→ Task prompt
What you should copy is the line containing "pinky dip: (1215, 1104)" and all lines after it in the entries below, exactly and without anything added.

==============================

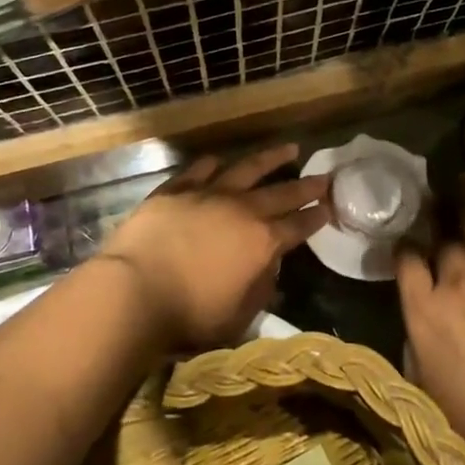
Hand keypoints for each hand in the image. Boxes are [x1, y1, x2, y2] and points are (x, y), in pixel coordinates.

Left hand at [100, 145, 331, 351]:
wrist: (135, 291)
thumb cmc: (190, 315)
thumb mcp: (238, 317)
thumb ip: (260, 289)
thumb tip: (270, 268)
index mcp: (262, 242)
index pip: (299, 225)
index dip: (316, 216)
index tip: (329, 206)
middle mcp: (242, 210)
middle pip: (281, 193)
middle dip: (306, 184)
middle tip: (324, 175)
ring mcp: (208, 194)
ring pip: (246, 169)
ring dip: (270, 158)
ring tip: (288, 148)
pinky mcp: (175, 189)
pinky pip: (199, 170)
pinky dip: (212, 164)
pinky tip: (218, 160)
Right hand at [397, 178, 464, 464]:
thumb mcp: (421, 384)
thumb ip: (415, 342)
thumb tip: (418, 320)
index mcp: (423, 310)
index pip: (406, 260)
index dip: (405, 244)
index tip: (406, 239)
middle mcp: (455, 285)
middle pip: (442, 240)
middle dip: (434, 215)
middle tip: (432, 197)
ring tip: (464, 179)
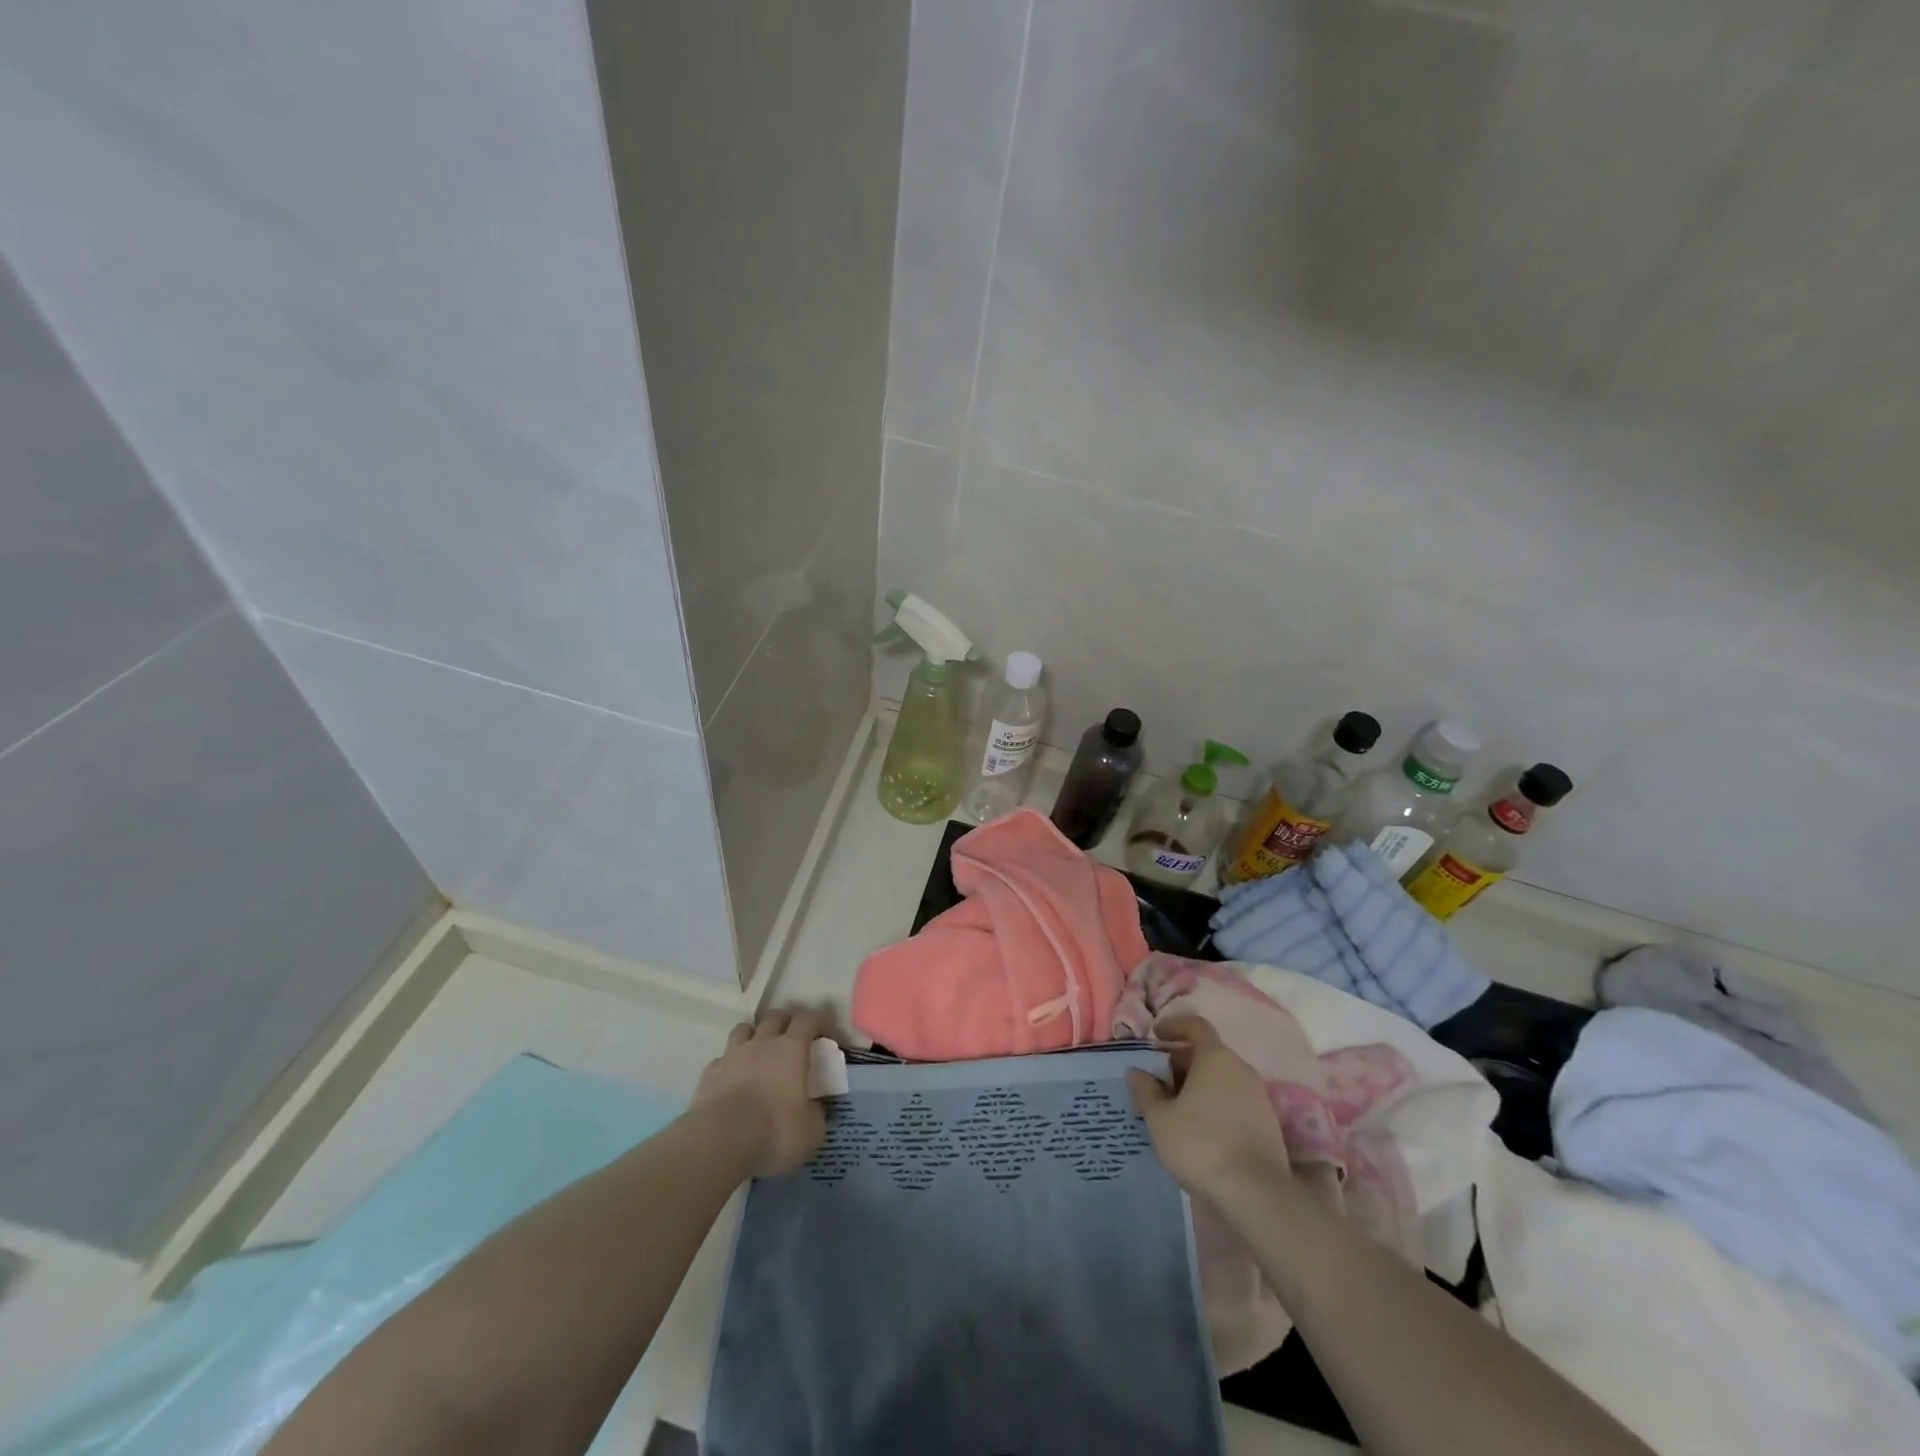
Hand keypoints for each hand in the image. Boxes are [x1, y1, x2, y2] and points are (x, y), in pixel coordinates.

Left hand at [691, 1009, 827, 1177]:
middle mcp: (762, 1043)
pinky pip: (722, 1059)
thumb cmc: (773, 1131)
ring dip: (754, 1035)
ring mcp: (733, 1055)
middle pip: (775, 1016)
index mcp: (792, 1049)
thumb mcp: (810, 1131)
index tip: (825, 1033)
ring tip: (759, 1052)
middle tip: (793, 1038)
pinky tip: (732, 1079)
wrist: (719, 1141)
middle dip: (786, 1022)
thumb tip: (815, 1106)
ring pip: (744, 1029)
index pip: (808, 1020)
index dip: (818, 1021)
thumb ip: (815, 1113)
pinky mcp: (709, 1073)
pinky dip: (730, 1064)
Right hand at [1128, 1014, 1290, 1202]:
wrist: (1257, 1194)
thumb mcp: (1160, 1119)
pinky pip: (1235, 1100)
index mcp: (1216, 1057)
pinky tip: (1200, 1129)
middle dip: (1181, 1061)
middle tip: (1158, 1080)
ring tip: (1176, 1108)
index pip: (1195, 1025)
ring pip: (1222, 1078)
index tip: (1156, 1035)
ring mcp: (1259, 1096)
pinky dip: (1215, 1104)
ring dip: (1198, 1085)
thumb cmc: (1201, 1145)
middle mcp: (1241, 1068)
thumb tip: (1136, 1072)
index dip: (1174, 1025)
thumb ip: (1146, 1091)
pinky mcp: (1268, 1124)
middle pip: (1208, 1052)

==============================

→ Answer space
pinky dip: (1215, 1104)
ring dip: (1198, 1085)
thumb cmc: (1201, 1145)
middle mcp: (1241, 1068)
thumb tip: (1136, 1072)
index dip: (1174, 1025)
thumb ip: (1146, 1091)
pinky mcp: (1268, 1124)
middle pip: (1208, 1052)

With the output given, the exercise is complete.